Liferay has a variety of frameworks that simplify development of complex functionalities for your own applications. Liferay’s frameworks have evolved from its built in applications, so they’re proven to work in the real world, even in high performance portals.

This section is a placeholder that provides a brief description of the main frameworks provided with Liferay 6.1. The following list is a work in progress, since we’ll add more sections to this chapter over time, and some of the current sections might evolve into their own chapters as we add more information and detailed instructions on how to use them.
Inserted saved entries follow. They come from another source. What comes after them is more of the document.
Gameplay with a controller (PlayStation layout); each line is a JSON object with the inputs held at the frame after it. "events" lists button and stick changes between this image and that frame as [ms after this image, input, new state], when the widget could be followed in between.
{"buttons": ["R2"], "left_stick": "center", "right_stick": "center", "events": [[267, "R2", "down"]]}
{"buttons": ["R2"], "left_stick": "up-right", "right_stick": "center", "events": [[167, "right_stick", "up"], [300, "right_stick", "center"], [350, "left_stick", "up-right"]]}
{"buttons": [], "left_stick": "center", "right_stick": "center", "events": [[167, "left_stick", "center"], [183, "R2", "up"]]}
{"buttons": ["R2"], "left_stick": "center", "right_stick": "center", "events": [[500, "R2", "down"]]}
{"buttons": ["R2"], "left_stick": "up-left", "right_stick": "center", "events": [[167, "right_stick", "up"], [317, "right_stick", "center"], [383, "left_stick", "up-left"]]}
  • Workflow Framework: Lets you add Workflow functionality to your own portlets. One benefit of using this framework is that you can reuse all the workflow management UIs Liferay provides. You can also abstract your code from the specific workflow engine that will be used (e.g., JBPM or Liferay Kaleo). Many Liferay portlets use this framework; to see a simple example and learn how you can use it, the blogs portlet is a good start.
  • Custom Fields: A portlet that uses custom fields lets the end user extend the fields of its data entries with custom fields defined by the end user. To see a list of data types that support this functionality go to Liferay’s Control Panel → Custom Fields.
  • Inline Permissions Framework: Lets you enhance your SQL queries so the database checks for view permissions. This is particularly useful when doing queries for data entries that might result in many of items, making the checking of permissions afterward inefficient. It’s also useful when you want to implement pagination (which wouldn’t work if permissions are checked afterward and an item is removed). Liferay’s Document Library and Message Boards portlets both use this functionality.
  • Faceted Search: A new API that simplifies the creation new facet configurations and searches. It uses a JSON based configuration to define the details of facets used for the search. To find out more, see the Faceted Search wiki by Ray Augé.

Check back in the near future; new editions of the Developer’s Guide will have extended information on each of these frameworks.